Microsoft announced in 2018 that it will convert Edge to a Chromium-based browser during 2019.
Chromium is the same open-source rendering engine that underpins Google Chrome. The Chromium engine will enhance Edge’s web compatibility and expand its extension repository.
Now the Microsoft Edge Insider Addons webpage is back online and includes more extensions than before.
The Windows tipster WalkingCat first spotted the new Microsoft Edge Insider Addons webpage earlier in March 2019.
That is a webpage which includes addons (or extensions) for the Edge preview that Microsoft will soon release.
Users can try out the preview browser by registering on the Edge Insider programme, which is Edge’s equivalent of the Windows Insider Program.
The Microsoft Edge Insider Addons page briefly disappeared. However, Microsoft has now updated and restored that page. Now the Microsoft Edge Insider Addons page includes 113 extensions.
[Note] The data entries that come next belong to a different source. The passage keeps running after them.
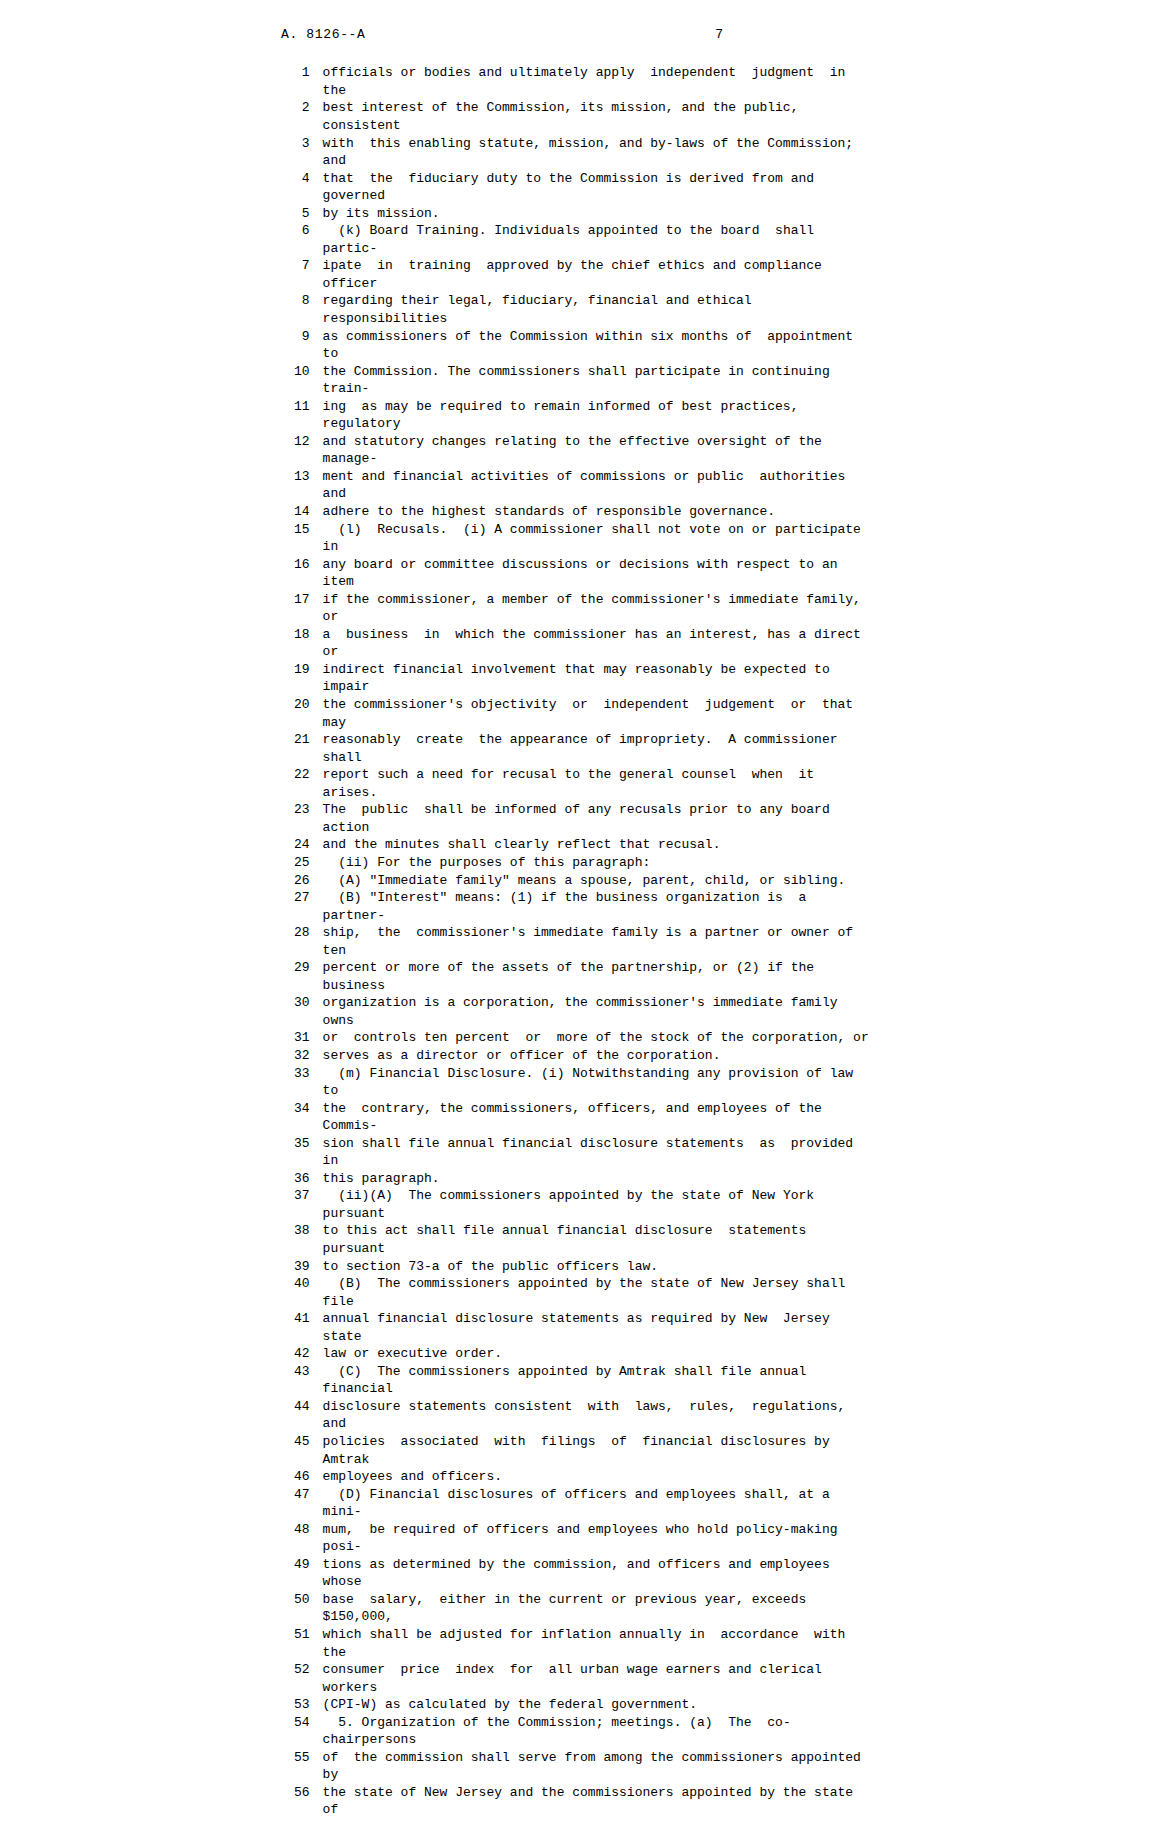A. 8126--A 7
officials or bodies and ultimately apply independent judgment in the
best interest of the Commission, its mission, and the public, consistent
with this enabling statute, mission, and by-laws of the Commission; and
that the fiduciary duty to the Commission is derived from and governed
by its mission.
(k) Board Training. Individuals appointed to the board shall partic-
ipate in training approved by the chief ethics and compliance officer
regarding their legal, fiduciary, financial and ethical responsibilities
as commissioners of the Commission within six months of appointment to
the Commission. The commissioners shall participate in continuing train-
ing as may be required to remain informed of best practices, regulatory
and statutory changes relating to the effective oversight of the manage-
ment and financial activities of commissions or public authorities and
adhere to the highest standards of responsible governance.
(l) Recusals. (i) A commissioner shall not vote on or participate in
any board or committee discussions or decisions with respect to an item
if the commissioner, a member of the commissioner's immediate family, or
a business in which the commissioner has an interest, has a direct or
indirect financial involvement that may reasonably be expected to impair
the commissioner's objectivity or independent judgement or that may
reasonably create the appearance of impropriety. A commissioner shall
report such a need for recusal to the general counsel when it arises.
The public shall be informed of any recusals prior to any board action
and the minutes shall clearly reflect that recusal.
(ii) For the purposes of this paragraph:
(A) "Immediate family" means a spouse, parent, child, or sibling.
(B) "Interest" means: (1) if the business organization is a partner-
ship, the commissioner's immediate family is a partner or owner of ten
percent or more of the assets of the partnership, or (2) if the business
organization is a corporation, the commissioner's immediate family owns
or controls ten percent or more of the stock of the corporation, or
serves as a director or officer of the corporation.
(m) Financial Disclosure. (i) Notwithstanding any provision of law to
the contrary, the commissioners, officers, and employees of the Commis-
sion shall file annual financial disclosure statements as provided in
this paragraph.
(ii)(A) The commissioners appointed by the state of New York pursuant
to this act shall file annual financial disclosure statements pursuant
to section 73-a of the public officers law.
(B) The commissioners appointed by the state of New Jersey shall file
annual financial disclosure statements as required by New Jersey state
law or executive order.
(C) The commissioners appointed by Amtrak shall file annual financial
disclosure statements consistent with laws, rules, regulations, and
policies associated with filings of financial disclosures by Amtrak
employees and officers.
(D) Financial disclosures of officers and employees shall, at a mini-
mum, be required of officers and employees who hold policy-making posi-
tions as determined by the commission, and officers and employees whose
base salary, either in the current or previous year, exceeds $150,000,
which shall be adjusted for inflation annually in accordance with the
consumer price index for all urban wage earners and clerical workers
(CPI-W) as calculated by the federal government.
5. Organization of the Commission; meetings. (a) The co-chairpersons
of the commission shall serve from among the commissioners appointed by
the state of New Jersey and the commissioners appointed by the state of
That webpage includes extensions such AdBlock, Popup Blocker, Amazon Assistant, Clipicious Web Clipper, and Pinterest Save Button.
A few users have already tried out a new leaked version of the Chromium-based Edge browser. Those users have confirmed that they can add extensions to Edge from the Chrome Web Store, as expected, when they enable an Allow extensions from other stores setting on edge://extensions.
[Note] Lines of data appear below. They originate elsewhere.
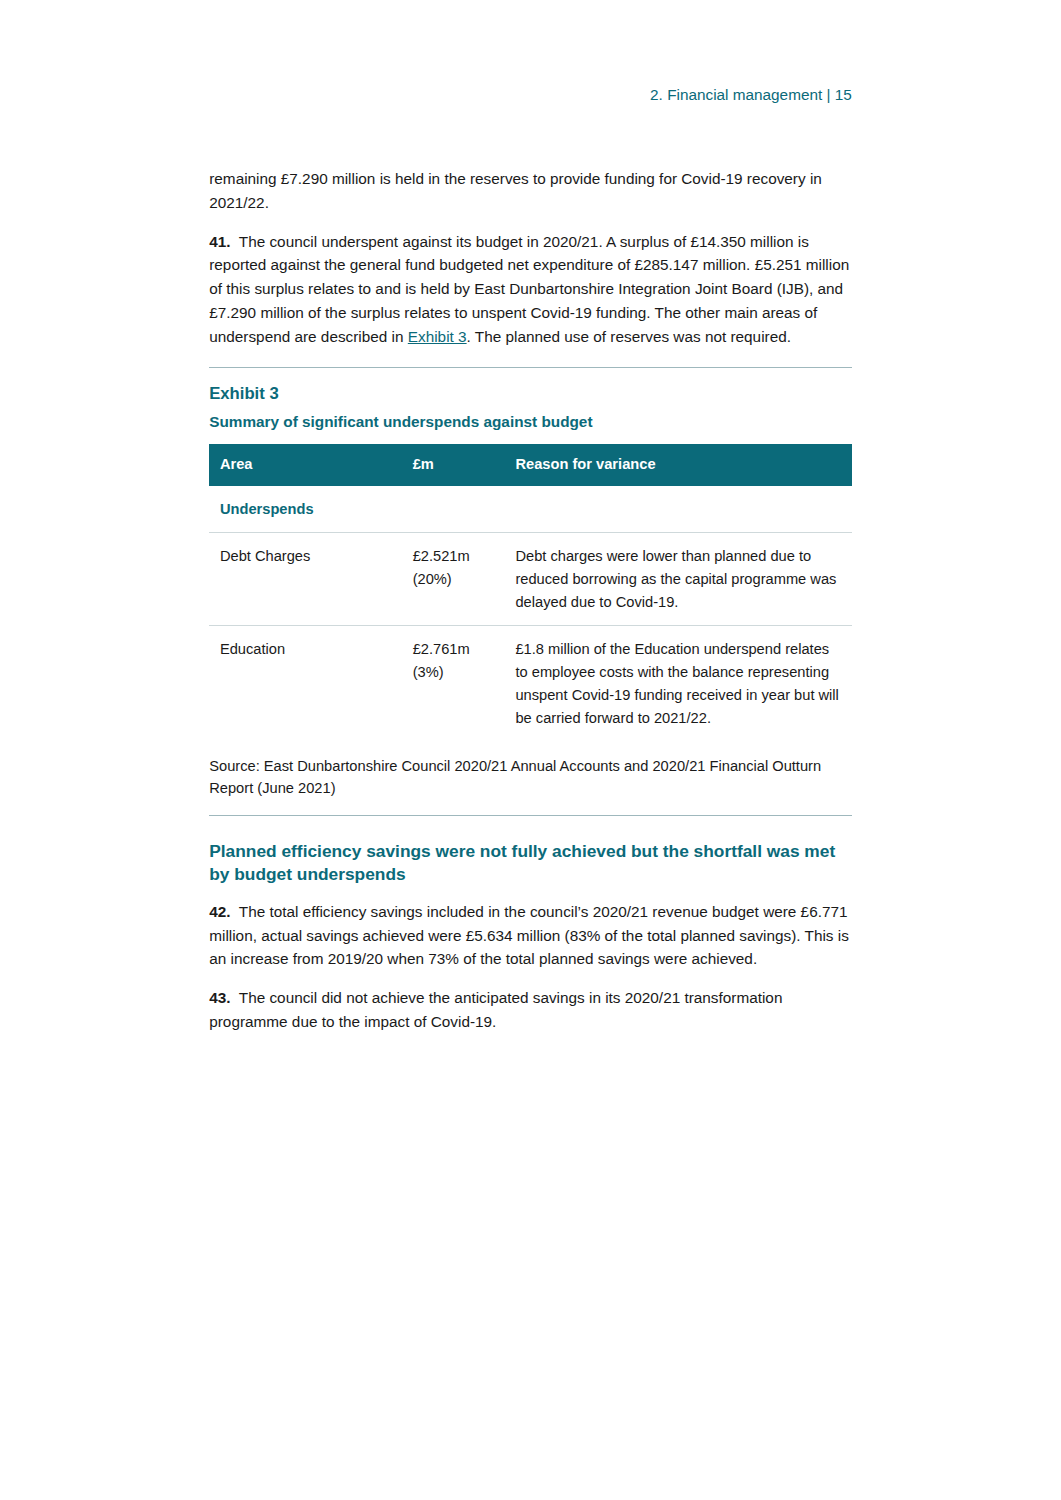2. Financial management | 15
remaining £7.290 million is held in the reserves to provide funding for Covid-19 recovery in 2021/22.
41. The council underspent against its budget in 2020/21. A surplus of £14.350 million is reported against the general fund budgeted net expenditure of £285.147 million. £5.251 million of this surplus relates to and is held by East Dunbartonshire Integration Joint Board (IJB), and £7.290 million of the surplus relates to unspent Covid-19 funding. The other main areas of underspend are described in Exhibit 3. The planned use of reserves was not required.
Exhibit 3
Summary of significant underspends against budget
| Area | £m | Reason for variance |
| --- | --- | --- |
| Underspends |
| Debt Charges | £2.521m (20%) | Debt charges were lower than planned due to reduced borrowing as the capital programme was delayed due to Covid-19. |
| Education | £2.761m (3%) | £1.8 million of the Education underspend relates to employee costs with the balance representing unspent Covid-19 funding received in year but will be carried forward to 2021/22. |
Source: East Dunbartonshire Council 2020/21 Annual Accounts and 2020/21 Financial Outturn Report (June 2021)
Planned efficiency savings were not fully achieved but the shortfall was met by budget underspends
42. The total efficiency savings included in the council’s 2020/21 revenue budget were £6.771 million, actual savings achieved were £5.634 million (83% of the total planned savings). This is an increase from 2019/20 when 73% of the total planned savings were achieved.
43. The council did not achieve the anticipated savings in its 2020/21 transformation programme due to the impact of Covid-19.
Chromium-Edge gets hundreds of new add-ons this year
That is not surprising as the new Edge is based on the same engine as Chrome. So, users are not just restricted to those addons included on the Microsoft Edge Insider addons page.
Google Chrome extensions for Edge means there will be a massive increase in the number of addons for Microsoft’s flagship browser. Chrome’s extension repository completely outstrips Edge’s 228 addons on MS Store.
The number of extensions for Edge has only slowly increased since 2016. That is largely due to Microsoft’s metered approach for new addons.
Microsoft might still continue its curated ecosystem policy for Edge extensions on MS Store. However, that will matter little when users can add Chrome extensions to Edge.
Therefore, the new Chromium-based engine will undoubtedly address Edge’s lack of addons, which was one of that browser’s most notable shortcomings.
However, Chromium Edge will need to offer a little more than more extensions if it is to seriously challenge Chrome and Firefox. Edge also lags behind other browsers when it comes to customization options.
For instance, Edge doesn’t support third-party themes, which there are plenty of for both Firefox and Chrome. So, the new Edge needs to be a more customizable browser than it currently is.
Microsoft has not provided a release date for the first Chromium Edge version. However, with preview versions filtering out, it might not be too long before Microsoft generally releases the revamped Edge for Windows 10, 8.1, and 7.